Ele aborda de maneira contundente e bem documentada a “sinuca de bico” que representa a procurada sustentabilidade socioambiental em um modelo de produção capitalista.

Em seu início, o filme apresenta a lâmpada mais antiga do mundo em funcionamento. Produzida em 1901, ela funciona, de forma ininterrupta, até os dias de hoje, na sede do corpo de bombeiros de Livermore, na Califórnia, Estados Unidos.

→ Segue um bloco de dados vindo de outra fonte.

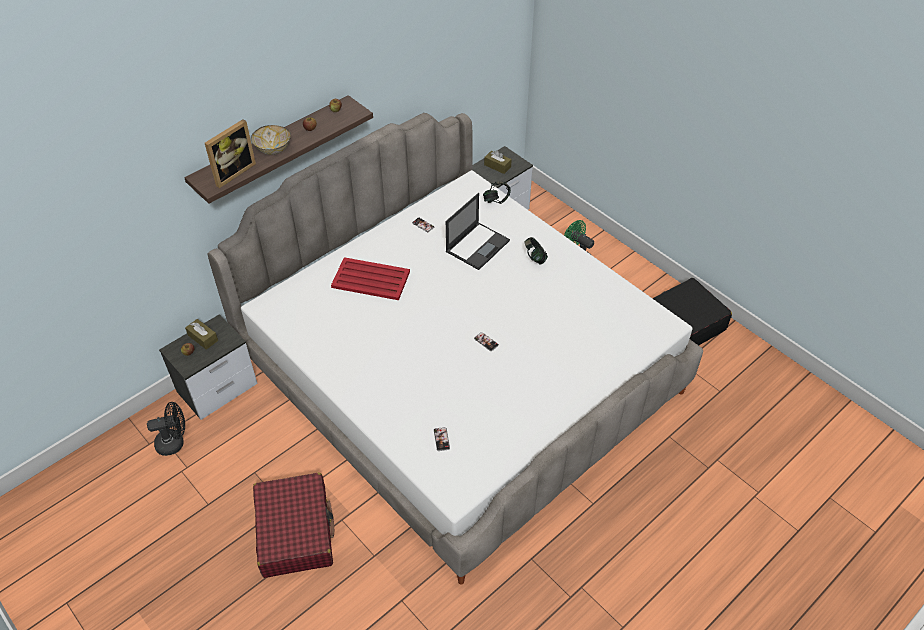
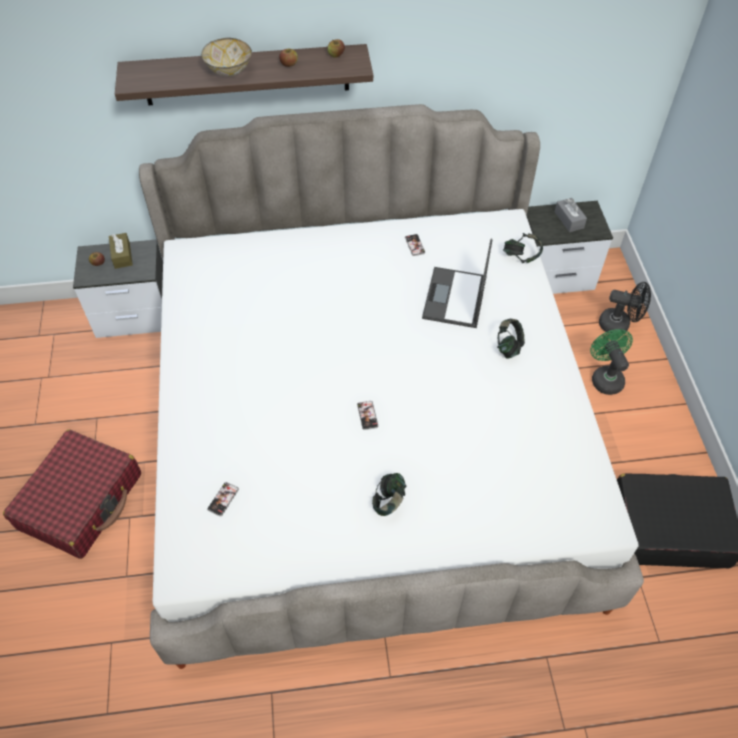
camera: 35 degrees right, 5 degrees up
(175, 442) = (59, 347): black fan -> black fan (619, 325)
(232, 172) = (165, 77): picture frame -> none
(370, 279) = (308, 277): red tray -> none
(478, 245) = (455, 298): laptop -> laptop turned 120 degrees clockwise
(497, 166) = (569, 220): brown tissue box -> grey tissue box
(542, 382) = (389, 501): none -> headphones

É fácil achá-lo na Internet, especificamente, no Youtube.
 
 
 
Mostra, ainda, um modelo de impressora que contém um chip cujo objetivo é, de forma programada, fazer a máquina parar de funcionar depois de gerar certo número de cópias. No documentário, o proprietário da impressora, ao procurar um suporte técnico, recebe a recomendação: é melhor comprar outra.
 
No caso da lâmpada, são exibidos documentos que testemunham um acordo, realizado em Genebra, em 1924, envolvendo os diversos fabricantes de lâmpadas em todo o planeta com a finalidade de reduzir, isso mesmo, reduzir o tempo de vida útil de uma lâmpada. Esta é a chamada Obsolescência Programada.
 
Naquela época, o tempo de vida de uma lâmpada era de 2500 horas e o cartel dos fabricantes determinou que, a partir de então, não se fabricariam lâmpadas que durassem mais de 1000 horas.
 
A lógica, do ponto de vista mercantil, é extremamente simples: quando menos tempo durar um produto, maior a necessidade de sua produção porque mais pessoas terão necessidade de comprá-lo com mais frequência.
 
As lâmpadas, as impressoras, as máquinas de lavar roupas e ene outros produtos hoje são feitos para terem um tempo de vida curtíssimo. É a lógica do consumismo.
 
Do ponto de vista ambiental, é um modelo desastroso: consomem-se matérias primas em demasia e impacta-se o meio ambiente para sustentar os processos produtivos com a geração abundante de energia elétrica, além de se consumir excessivamente um precioso e cada vez mais escasso bem: a água.
 
Há, ainda, a conseqüente geração de resíduos gasosos, líquidos e sólidos que tem provocado expressivos danos ambientais.
 
Na Alemanha Oriental, antes da queda do muro de Berlim, produziam-se geladeiras que deveriam durar, pelo menos, vinte e cinco anos e lâmpadas de longa vida, além de outros bens extremamente duráveis. Isto porque o modelo de Estado não era assentado no consumismo.
 
Defendo, então, neste artigo a implantação do regime comunista ou a volta à idade da pedra? Não. Neste momento, apenas denuncio um modelo absurdo e ambientalmente insustentável que leva o planeta a uma séria crise ambiental, da qual, se não somos os protagonistas, somos, muitas vezes, levados a sermos ativos coadjuvantes.